Friday, August 7, 2015

Cassette Review: Lo Flopper "Lo Flopper" (Music à la Coque)

[€5 // Edition of 67 //]

The music of Lo Flopper begins with rowdy horns.   This isn't exactly what I would refer to as "jazz noise" or "noise jazz" but it is just a number of instruments that I believe to be horns of sorts (The type you have to blow into) making various sounds and patterns all at the same time.   It is a bit chaotic, but it is a controlled chaos still.   Slinking bells form a rhythm to go along with this and I do think of it as a bit of wild jazz.    It reminds me in ways of the score to a silent movie, such as an ensemble would play in the theater while you watched the pictures move.   Maybe it's just because I feel there is a certain walking quality to it, but it does seem to be following a story.

There is some sharpness in here and then it goes into an all out banging of pots, pans and percussion.   As the sharpness returns it goes with the deep beats of a tuba as well.    While Side A is one long running piece which I believe was also recorded live (Though you couldn't tell based on the quality of it) and has that improvised feel to it, there are four tracks split up on Side B and the total of them is a little less than half of what Side A makes.   This is strange in some ways because it makes the cassette feel lopsided and as such leaves a lot of dead air on Side B but as I've written before- symmetry is all fine and well but it is not necessary.

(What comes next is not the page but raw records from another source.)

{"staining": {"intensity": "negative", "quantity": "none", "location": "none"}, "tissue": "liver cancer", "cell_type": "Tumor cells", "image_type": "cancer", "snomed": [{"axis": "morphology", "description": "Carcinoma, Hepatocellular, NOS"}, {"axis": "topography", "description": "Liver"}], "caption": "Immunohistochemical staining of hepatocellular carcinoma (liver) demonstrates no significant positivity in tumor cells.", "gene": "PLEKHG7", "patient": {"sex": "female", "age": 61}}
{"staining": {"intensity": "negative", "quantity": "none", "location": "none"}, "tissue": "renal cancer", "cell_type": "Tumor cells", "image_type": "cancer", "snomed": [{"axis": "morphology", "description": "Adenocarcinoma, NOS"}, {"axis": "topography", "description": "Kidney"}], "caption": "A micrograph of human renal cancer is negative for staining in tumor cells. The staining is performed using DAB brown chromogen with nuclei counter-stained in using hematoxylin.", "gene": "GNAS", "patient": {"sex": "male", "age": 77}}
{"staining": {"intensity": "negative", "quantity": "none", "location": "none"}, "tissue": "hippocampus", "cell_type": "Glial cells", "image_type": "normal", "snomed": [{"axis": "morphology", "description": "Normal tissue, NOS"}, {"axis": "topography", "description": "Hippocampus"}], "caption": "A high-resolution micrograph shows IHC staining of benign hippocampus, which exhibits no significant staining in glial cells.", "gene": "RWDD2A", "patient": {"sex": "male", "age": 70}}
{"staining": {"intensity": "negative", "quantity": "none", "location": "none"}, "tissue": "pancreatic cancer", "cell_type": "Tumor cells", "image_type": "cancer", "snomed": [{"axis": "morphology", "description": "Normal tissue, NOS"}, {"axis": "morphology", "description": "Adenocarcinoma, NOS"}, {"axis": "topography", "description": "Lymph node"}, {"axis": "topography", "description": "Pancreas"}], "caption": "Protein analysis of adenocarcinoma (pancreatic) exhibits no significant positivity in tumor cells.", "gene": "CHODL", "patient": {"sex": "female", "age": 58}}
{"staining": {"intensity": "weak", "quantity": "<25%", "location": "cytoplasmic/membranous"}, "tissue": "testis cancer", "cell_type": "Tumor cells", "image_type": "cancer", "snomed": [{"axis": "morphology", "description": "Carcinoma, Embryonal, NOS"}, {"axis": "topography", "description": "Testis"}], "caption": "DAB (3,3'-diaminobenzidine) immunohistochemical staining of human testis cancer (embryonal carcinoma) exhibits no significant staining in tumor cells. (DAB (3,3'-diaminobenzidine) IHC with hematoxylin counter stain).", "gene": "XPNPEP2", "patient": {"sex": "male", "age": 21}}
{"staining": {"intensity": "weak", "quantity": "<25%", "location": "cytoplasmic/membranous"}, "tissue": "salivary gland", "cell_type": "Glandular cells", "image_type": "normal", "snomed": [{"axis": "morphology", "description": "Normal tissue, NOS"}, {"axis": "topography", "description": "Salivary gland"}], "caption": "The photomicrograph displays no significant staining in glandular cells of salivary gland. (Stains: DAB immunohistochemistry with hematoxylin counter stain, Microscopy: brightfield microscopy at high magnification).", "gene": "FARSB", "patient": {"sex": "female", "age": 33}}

Shorter and quieter the songs on Side B begin with what sounds like a train moving up the tracks.   It has that locomotive build as if it is getting closer to us by the second and, yes, this could also be used as a score for a silent movie.  This sort of buzzing sound that could come from a kazoo or the way that you can make those sounds with a blade of grass comes out next and it sounds as if it is to a similar pattern as "Baa Baa Black Sheep".   Synth tones can be heard in that glo-fi type of sense and then Side B doesn't so much end as it just fades into nothing and a long bit of nothing that I thought it might come back from but didn't.

As this begins with the sound of a jazz-based concert the flip side is quite different and in some ways it does feel like this might even be a split cassette over the same artist (Though the linear notes show that different players were on each side, only a few overlapping) but it still connected enough for it to pass as one artist in my book.   It's quite the task to have such different sides of a cassette but remain true to oneself and Lo Flopper has managed to not only accomplish that but craft amazing music in the process.    This cassette needs to be heard.